Bos’ns Mate 1st class Brian Curtis, and Bos’ns Mate 2nd class John Johnson, were dispatched on a 15-foot ice skiff (SKF-ICE) from the Coast Guard Station on Whiskey Island. Their mission was to cross the ice to the breakwater and then walk across the breakwater to the lighthouse. Their mission after that was somewhat sketchy. If they found a bomb, not knowing how to defuse it, they would probably have to get out of there plenty quick and radio for a bomb squad to come out.
However, getting to the lighthouse was easier said than done. According to a story in the Cleveland Plain Dealer, “The ice was thin in spots and they had trouble almost all the way. At one point Brian Curtis fell through the ice, but Johnson managed to pull him out and onto the skiff right away.”
When the men were finally able to reach the breakwater, they soon realized that that it was virtually impossible to walk the remaining mile and a quarter over the slippery walkway to reach the lighthouse. In fact, they discovered three nearly-frozen hunters who had become stranded on the breakwater. If it had not been for the bomb threat, the hunters might have perished.
The Coastguardsmen, now both wet and cold, had no choice but to return to the Coast Guard Station at Whiskey Island with the three nearly frozen hunters, who now owed their lives to Johnson and Curtis, and also indirectly, to the anonymous person who had called in the bomb threat.
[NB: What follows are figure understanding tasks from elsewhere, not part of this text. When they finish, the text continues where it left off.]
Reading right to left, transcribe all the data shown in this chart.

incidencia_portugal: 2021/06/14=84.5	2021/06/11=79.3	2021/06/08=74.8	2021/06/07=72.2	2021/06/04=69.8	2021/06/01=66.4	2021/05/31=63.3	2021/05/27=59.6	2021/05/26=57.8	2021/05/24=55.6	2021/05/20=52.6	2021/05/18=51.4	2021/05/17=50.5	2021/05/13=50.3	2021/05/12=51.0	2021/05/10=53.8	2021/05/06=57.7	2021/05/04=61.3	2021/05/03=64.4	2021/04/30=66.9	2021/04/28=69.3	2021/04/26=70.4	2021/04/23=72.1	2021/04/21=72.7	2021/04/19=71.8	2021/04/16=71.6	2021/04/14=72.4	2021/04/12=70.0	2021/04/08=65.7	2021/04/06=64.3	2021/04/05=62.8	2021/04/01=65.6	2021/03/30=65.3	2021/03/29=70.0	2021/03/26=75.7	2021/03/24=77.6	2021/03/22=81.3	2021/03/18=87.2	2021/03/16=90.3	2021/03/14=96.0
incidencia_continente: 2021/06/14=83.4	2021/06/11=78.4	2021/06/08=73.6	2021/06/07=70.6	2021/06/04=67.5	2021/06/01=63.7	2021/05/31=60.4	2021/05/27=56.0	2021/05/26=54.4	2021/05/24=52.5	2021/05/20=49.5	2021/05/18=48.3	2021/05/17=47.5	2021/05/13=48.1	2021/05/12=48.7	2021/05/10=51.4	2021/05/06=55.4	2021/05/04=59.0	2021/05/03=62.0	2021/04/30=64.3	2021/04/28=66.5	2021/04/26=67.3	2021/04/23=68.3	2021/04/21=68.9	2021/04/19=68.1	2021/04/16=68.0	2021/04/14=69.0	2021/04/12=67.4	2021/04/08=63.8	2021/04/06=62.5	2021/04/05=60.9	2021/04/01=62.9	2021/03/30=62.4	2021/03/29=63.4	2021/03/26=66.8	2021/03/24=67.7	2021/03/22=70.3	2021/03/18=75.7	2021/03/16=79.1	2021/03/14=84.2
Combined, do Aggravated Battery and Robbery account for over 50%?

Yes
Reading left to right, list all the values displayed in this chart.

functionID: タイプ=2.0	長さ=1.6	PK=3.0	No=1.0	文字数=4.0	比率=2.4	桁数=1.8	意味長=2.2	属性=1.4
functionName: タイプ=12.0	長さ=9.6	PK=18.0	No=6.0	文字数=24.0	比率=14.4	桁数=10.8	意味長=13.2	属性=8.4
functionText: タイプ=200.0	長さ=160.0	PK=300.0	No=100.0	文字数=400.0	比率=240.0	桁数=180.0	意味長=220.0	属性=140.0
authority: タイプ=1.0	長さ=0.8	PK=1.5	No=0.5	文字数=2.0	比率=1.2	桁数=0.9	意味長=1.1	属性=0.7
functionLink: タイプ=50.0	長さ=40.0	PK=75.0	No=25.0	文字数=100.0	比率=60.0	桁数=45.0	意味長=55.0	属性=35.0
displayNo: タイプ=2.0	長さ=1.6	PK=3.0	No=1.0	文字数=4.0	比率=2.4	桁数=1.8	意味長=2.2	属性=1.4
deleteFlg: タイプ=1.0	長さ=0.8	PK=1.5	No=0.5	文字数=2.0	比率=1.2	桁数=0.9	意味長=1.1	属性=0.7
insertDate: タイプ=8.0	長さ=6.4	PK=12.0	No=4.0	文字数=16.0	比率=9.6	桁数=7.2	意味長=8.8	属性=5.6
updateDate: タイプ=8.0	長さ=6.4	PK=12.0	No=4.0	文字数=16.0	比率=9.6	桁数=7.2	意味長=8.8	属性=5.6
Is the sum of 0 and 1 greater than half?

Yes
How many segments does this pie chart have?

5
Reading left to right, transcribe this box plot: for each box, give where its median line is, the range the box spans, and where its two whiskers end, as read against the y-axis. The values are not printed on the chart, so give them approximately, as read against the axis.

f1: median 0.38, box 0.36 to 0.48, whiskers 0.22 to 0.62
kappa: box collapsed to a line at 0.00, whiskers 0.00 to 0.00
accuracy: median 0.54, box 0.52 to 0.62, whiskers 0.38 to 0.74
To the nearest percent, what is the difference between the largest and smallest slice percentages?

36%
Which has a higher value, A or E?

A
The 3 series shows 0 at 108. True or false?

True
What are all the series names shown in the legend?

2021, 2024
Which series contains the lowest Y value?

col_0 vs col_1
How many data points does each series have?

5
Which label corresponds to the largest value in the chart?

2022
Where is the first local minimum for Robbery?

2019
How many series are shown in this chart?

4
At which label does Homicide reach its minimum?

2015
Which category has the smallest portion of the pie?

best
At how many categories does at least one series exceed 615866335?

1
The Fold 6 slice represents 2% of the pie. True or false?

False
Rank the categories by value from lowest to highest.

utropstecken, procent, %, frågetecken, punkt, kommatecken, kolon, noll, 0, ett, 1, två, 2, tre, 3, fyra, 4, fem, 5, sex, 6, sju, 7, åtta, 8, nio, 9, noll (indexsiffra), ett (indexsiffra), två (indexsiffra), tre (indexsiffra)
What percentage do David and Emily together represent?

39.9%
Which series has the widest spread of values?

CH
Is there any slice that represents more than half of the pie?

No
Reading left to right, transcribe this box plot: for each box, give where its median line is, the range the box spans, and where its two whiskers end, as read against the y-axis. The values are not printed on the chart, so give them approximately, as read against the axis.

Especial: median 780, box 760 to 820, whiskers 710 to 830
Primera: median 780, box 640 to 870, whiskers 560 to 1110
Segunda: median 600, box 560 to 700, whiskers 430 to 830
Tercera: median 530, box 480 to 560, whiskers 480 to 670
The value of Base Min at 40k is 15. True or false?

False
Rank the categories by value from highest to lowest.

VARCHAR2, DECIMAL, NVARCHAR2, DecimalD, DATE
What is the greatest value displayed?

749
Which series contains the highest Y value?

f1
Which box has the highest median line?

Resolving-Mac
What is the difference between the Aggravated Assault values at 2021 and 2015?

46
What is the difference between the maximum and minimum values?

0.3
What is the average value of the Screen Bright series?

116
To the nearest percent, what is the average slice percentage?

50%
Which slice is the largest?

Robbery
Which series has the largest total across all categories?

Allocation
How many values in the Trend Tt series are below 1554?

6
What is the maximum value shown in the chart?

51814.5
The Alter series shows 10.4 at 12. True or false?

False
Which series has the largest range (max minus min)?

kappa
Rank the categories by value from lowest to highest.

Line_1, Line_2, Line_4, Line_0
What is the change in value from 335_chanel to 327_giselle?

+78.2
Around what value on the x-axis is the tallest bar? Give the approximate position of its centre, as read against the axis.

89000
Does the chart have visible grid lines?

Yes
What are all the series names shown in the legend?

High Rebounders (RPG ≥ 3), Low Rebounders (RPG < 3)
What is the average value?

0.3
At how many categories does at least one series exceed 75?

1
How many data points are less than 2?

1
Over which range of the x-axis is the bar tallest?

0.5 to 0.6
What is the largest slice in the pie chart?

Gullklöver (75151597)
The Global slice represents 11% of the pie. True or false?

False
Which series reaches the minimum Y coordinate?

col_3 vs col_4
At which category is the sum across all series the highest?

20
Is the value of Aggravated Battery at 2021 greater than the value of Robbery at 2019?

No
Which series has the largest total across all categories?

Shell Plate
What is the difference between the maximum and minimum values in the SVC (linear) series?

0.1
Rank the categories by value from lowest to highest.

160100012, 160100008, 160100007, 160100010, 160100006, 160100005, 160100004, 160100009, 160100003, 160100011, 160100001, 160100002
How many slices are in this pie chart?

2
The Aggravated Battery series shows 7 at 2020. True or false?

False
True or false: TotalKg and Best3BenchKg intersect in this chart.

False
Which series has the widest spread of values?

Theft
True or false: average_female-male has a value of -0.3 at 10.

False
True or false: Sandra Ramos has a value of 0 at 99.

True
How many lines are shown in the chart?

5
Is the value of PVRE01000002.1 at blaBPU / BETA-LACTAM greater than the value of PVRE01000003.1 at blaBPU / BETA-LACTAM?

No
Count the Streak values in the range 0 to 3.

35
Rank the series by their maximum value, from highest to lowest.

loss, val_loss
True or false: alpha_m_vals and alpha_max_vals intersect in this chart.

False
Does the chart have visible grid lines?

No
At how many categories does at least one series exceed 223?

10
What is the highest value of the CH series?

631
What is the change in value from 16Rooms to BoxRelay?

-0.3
Still trying to get someone to the lighthouse, the Coast Guard summoned the USCG Ojibwa, a 110-foot tug boat that was in Erie, Pennsylvania, at that time helping coal boats navigate through the ice. The vessel, under the command of CWO B. A. Morris, was ordered on a 14-hour nighttime mission to plow its way through the ice until it could reach the lighthouse by 8am the next morning. Two men from the tug boat, led by Chief Frank Kubiak, searched the lighthouse from top to bottom for the reported bomb. None was found, which was probably a good thing, because it was unclear what they were supposed to do if they found it.